+++ Excerpt to read +++

Former Spanish Prime Minister José Luis Rodríguez Zapatero has been implicated in a Venezuelan gold laundering scheme involving 5 tons of gold extracted from the crisis-stricken country, according to an investigation by El Mundo based on intercepted Signal communications.
The revelations center on allegations that Zapatero, who has long positioned himself as a mediator in Venezuela's political crisis, allegedly received €100,000 in payments directed to his daughters in connection with facilitating gold transactions while the Venezuelan economy collapsed and millions fled the country.
The intercepted Signal chats reportedly detail a network involving Spanish political figures and Venezuelan regime insiders who profited from the extraction and laundering of Venezuelan gold reserves. The scheme allegedly moved 5 tons of gold—worth tens of millions of euros—from Venezuela to international markets through intermediaries.
Zapatero, who served as Spain's Prime Minister from 2004 to 2011, has made repeated trips to Caracas over the past decade, presenting himself as a neutral figure working toward dialogue between the Maduro government and opposition forces. Critics have long questioned his close relationship with the regime.
Venezuelan opposition leader María Corina Machado responded sharply to the revelations, telling El Mundo: "This is part of the most cruel plunder in history." She accused international figures of enriching themselves while Venezuelans suffered through hyperinflation, food shortages, and healthcare collapse.
The scandal exposes how international political networks allegedly profited from Venezuela's crisis. While ordinary Venezuelans watched their country's oil wealth evaporate and infrastructure crumble, gold reserves—one of the few remaining state assets—were systematically extracted and moved abroad.
In Venezuela, as across nations experiencing collapse, oil wealth that once seemed a blessing became a curse—and ordinary people pay the price. The revelation that European political figures allegedly enriched themselves during Venezuela's darkest hours adds a layer of international complicity to the humanitarian catastrophe.

+++ Data extracts +++

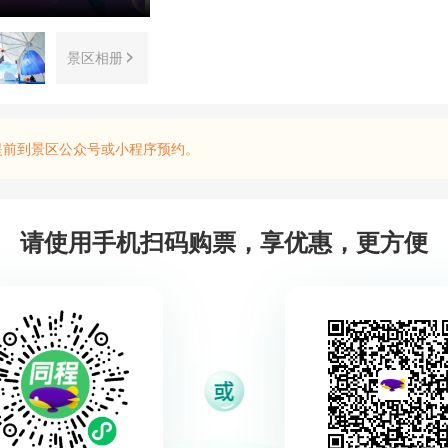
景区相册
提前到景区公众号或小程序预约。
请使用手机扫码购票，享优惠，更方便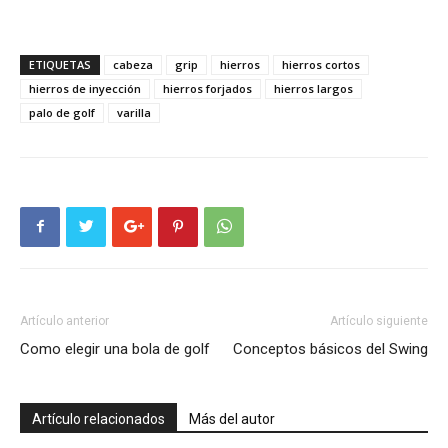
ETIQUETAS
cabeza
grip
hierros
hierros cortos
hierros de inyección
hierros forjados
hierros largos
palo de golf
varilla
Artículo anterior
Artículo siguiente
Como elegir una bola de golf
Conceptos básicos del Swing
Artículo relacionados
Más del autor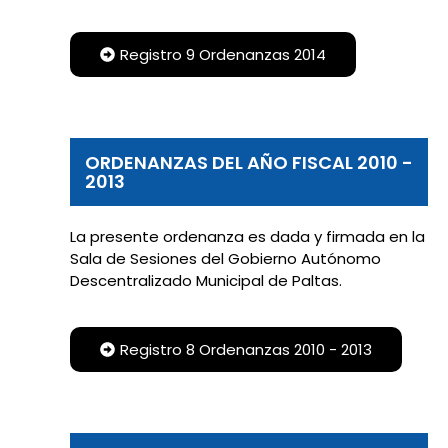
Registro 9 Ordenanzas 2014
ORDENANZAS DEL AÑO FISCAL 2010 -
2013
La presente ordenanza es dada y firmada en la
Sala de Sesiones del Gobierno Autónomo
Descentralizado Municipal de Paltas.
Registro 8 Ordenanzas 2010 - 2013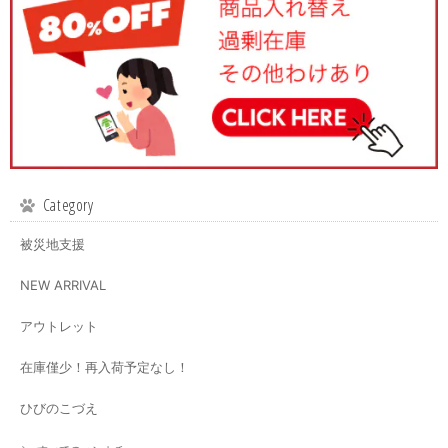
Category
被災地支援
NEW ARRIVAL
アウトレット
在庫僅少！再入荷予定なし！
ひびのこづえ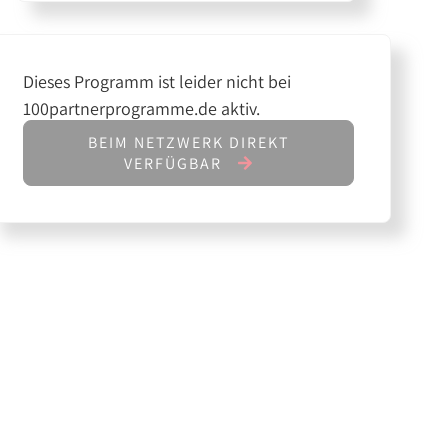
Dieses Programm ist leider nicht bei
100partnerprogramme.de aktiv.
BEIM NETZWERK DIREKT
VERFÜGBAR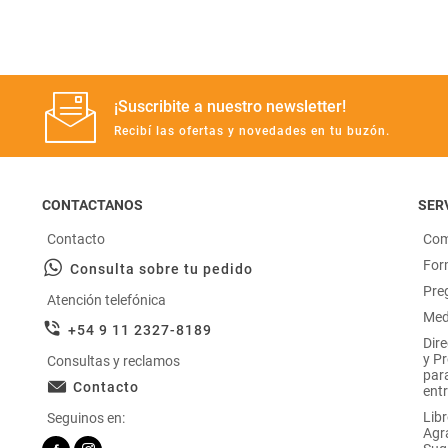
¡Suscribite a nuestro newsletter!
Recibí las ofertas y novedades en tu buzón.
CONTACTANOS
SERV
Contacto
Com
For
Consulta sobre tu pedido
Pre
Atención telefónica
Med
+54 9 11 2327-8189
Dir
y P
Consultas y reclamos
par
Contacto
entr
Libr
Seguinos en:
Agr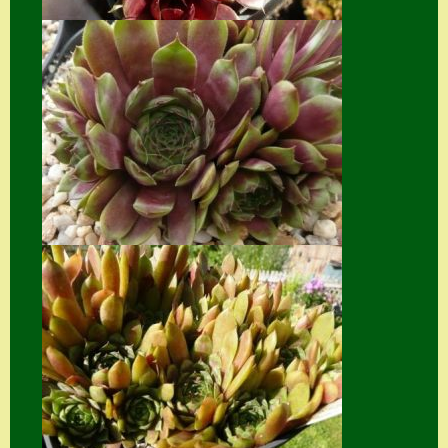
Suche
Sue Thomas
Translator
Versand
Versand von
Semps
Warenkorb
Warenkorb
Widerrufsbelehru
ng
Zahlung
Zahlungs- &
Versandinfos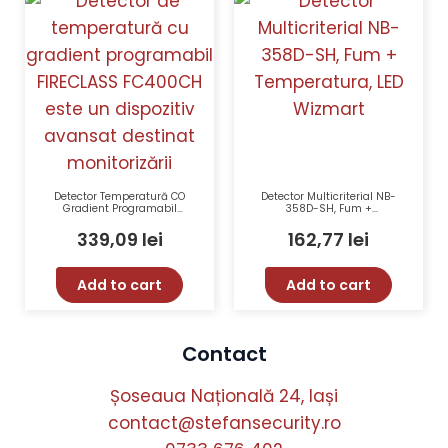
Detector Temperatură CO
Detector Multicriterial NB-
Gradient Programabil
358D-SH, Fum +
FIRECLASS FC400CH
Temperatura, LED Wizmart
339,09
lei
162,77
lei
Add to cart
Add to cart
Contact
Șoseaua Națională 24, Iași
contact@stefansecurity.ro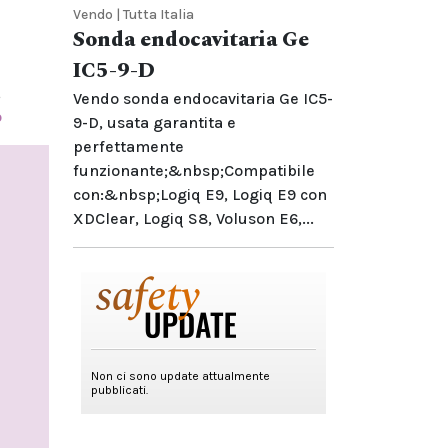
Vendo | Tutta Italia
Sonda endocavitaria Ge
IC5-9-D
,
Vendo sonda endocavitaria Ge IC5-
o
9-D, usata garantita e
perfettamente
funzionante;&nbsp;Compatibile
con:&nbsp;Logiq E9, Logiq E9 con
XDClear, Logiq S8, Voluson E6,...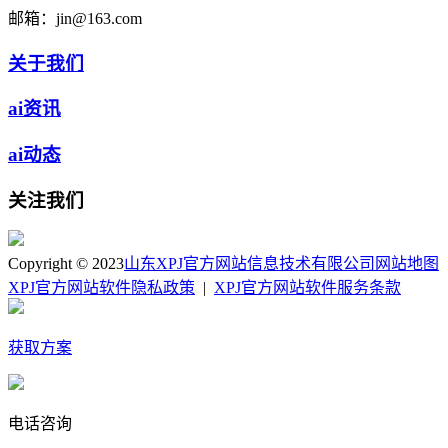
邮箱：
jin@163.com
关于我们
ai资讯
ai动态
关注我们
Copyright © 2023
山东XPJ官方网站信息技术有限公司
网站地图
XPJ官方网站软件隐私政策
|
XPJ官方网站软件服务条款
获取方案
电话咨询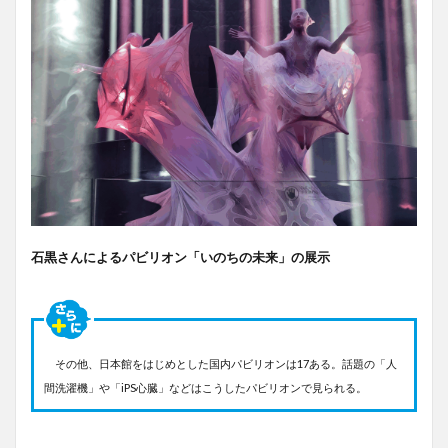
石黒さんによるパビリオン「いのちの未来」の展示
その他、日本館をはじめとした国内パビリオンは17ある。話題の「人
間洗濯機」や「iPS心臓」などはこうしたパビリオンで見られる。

+++

[Task item]
Change "Caracas" to "the Venezuelan capital" in the part of the article on the Venezuelan gold scheme that opens with the words containing "The intercepted Signal" and closes with "with the regime.", then give that part again.

[Result]
The intercepted Signal chats reportedly detail a network involving Spanish political figures and Venezuelan regime insiders who profited from the extraction and laundering of Venezuelan gold reserves. The scheme allegedly moved 5 tons of gold—worth tens of millions of euros—from Venezuela to international markets through intermediaries.
Zapatero, who served as Spain's Prime Minister from 2004 to 2011, has made repeated trips to the Venezuelan capital over the past decade, presenting himself as a neutral figure working toward dialogue between the Maduro government and opposition forces. Critics have long questioned his close relationship with the regime.